The tears were falling freely now, and they waited patiently as she struggled to bring herself under control.

‘When I realized what he meant to do I was horrified. I knew he could be a little bad at times, but I had no idea he would resort to murder. I told him I wanted no part of it, and that he’d better let me leave right away. At that he laughed and told me not to be so silly, because I was already a part of it whether I liked it or not, and which would I prefer? To marry him and have a father for the baby and plenty of money, or to be alone and destitute, because that’s what I’d certainly be if I insisted on crossing him. At that I said I didn’t care about being alone, but I wouldn’t be a party to murder and I was going to warn you whatever happened. Then I went to leave, but he stopped me and held the gun to my head and said I was to go nowhere; that I was in with him to the end, and that I was to do what he said. At that I must have started crying, because he became kind again and said he hadn’t meant it; that he’d only been joking and he’d never dream of hurting me.
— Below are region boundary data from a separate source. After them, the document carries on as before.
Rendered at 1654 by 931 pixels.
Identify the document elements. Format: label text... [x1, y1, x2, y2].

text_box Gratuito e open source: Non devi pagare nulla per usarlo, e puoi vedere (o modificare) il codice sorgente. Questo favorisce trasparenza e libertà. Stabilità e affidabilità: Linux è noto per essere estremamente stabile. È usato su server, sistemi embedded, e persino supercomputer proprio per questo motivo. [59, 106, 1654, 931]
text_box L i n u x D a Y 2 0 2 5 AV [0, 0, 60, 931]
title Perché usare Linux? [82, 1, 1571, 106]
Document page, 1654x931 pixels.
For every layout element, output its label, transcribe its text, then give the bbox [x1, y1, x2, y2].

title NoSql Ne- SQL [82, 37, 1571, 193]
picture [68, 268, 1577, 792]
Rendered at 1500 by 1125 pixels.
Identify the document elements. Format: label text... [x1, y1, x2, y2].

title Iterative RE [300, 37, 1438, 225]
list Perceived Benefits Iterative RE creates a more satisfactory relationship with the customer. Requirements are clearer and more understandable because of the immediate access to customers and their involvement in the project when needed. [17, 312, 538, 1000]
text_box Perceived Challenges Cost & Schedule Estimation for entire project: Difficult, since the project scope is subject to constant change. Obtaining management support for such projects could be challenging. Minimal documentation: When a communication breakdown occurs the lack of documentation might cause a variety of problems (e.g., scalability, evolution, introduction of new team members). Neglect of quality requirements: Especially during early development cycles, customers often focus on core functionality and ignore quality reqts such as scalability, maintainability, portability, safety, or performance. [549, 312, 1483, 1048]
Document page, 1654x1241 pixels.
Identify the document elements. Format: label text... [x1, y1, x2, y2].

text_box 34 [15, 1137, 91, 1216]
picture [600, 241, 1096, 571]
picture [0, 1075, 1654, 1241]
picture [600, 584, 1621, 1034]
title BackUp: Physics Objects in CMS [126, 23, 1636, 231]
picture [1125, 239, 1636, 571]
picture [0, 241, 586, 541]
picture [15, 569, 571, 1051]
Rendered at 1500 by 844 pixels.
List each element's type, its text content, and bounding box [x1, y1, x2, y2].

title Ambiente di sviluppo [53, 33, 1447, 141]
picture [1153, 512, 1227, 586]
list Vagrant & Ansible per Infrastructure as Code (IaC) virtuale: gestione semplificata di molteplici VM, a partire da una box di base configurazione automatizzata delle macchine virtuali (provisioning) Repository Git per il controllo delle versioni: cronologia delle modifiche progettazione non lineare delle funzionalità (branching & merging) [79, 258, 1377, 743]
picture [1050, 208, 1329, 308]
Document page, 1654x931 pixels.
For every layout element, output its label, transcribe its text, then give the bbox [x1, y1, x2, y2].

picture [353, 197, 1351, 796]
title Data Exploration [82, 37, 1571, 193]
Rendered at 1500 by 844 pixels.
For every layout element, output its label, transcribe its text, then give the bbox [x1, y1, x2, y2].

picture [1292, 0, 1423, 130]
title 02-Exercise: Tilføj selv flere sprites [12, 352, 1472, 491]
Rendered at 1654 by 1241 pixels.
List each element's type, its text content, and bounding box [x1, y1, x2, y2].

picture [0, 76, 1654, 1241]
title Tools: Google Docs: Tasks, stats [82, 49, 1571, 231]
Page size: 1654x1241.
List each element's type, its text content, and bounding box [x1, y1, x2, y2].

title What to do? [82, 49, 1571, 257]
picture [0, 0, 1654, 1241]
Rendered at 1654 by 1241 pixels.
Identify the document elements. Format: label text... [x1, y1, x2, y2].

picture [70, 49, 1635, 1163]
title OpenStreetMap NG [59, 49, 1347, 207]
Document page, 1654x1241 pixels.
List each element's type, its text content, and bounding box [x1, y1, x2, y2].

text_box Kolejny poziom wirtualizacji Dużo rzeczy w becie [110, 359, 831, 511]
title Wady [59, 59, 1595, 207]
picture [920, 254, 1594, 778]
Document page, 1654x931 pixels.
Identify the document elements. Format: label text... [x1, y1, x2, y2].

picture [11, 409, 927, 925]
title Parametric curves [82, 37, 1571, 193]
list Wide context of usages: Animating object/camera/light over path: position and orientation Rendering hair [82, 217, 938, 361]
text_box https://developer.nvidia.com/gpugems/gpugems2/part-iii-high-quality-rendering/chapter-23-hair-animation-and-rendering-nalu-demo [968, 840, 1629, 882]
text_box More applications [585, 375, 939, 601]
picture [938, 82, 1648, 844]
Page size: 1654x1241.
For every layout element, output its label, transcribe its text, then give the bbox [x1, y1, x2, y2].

Then he started to try and persuade me.’ She looked up at Angela. ‘He said you were a bad woman and that you had other men and had treated him cruelly. He said that nobody would miss you and that if you died then we would be free. I still couldn’t believe it, and I told him so. I said even if he did it, how did he expect to get away with it? The police would know right away that he was the one who’d killed her. Then he laughed and said he had his own insurance policy, and he showed me a glove and said he’d taken it from a man he was pretty sure was your lover. He said he would leave it at the scene of the crime and the man would get the blame and it would serve you both right. He said it would be easy, and started to show me. He went to stand behind the sofa and said, “Look, we’ll hide here, and then when she comes in, I’ll—I’ll—”’

She broke off and gazed at the two of them, her eyes wide and frightened.

‘He had the gun in his hand when he was showing me, and his head was turned towards me,’ she whispered.